Job:
Could you set down every record below exactly as it appears?

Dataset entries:
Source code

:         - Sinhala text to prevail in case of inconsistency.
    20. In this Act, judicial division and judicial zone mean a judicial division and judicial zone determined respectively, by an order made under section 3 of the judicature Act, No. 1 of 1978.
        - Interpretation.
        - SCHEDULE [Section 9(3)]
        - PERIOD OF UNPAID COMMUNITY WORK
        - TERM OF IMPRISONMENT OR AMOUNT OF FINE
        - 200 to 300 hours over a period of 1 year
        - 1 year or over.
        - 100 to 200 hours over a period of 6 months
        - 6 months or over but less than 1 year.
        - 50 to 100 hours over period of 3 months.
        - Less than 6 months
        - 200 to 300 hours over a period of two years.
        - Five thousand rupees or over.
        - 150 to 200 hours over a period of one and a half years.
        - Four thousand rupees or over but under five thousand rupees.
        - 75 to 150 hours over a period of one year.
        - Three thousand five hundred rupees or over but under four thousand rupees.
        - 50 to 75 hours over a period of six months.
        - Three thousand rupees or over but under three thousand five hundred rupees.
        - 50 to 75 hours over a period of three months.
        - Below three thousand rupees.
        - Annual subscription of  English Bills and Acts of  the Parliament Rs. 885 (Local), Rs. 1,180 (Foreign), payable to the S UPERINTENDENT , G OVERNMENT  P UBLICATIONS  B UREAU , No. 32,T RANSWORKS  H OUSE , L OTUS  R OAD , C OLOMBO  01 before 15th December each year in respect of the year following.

Answer below:
Source code

:         - Sinhala text to prevail in case of inconsistency.
    20. In this Act, judicial division and judicial zone mean a judicial division and judicial zone determined respectively, by an order made under section 3 of the judicature Act, No. 1 of 1978.
        - Interpretation.
        - SCHEDULE [Section 9(3)]
        - PERIOD OF UNPAID COMMUNITY WORK
        - TERM OF IMPRISONMENT OR AMOUNT OF FINE
        - 200 to 300 hours over a period of 1 year
        - 1 year or over.
        - 100 to 200 hours over a period of 6 months
        - 6 months or over but less than 1 year.
        - 50 to 100 hours over period of 3 months.
        - Less than 6 months
        - 200 to 300 hours over a period of two years.
        - Five thousand rupees or over.
        - 150 to 200 hours over a period of one and a half years.
        - Four thousand rupees or over but under five thousand rupees.
        - 75 to 150 hours over a period of one year.
        - Three thousand five hundred rupees or over but under four thousand rupees.
        - 50 to 75 hours over a period of six months.
        - Three thousand rupees or over but under three thousand five hundred rupees.
        - 50 to 75 hours over a period of three months.
        - Below three thousand rupees.
        - Annual subscription of  English Bills and Acts of  the Parliament Rs. 885 (Local), Rs. 1,180 (Foreign), payable to the S UPERINTENDENT , G OVERNMENT  P UBLICATIONS  B UREAU , No. 32,T RANSWORKS  H OUSE , L OTUS  R OAD , C OLOMBO  01 before 15th December each year in respect of the year following.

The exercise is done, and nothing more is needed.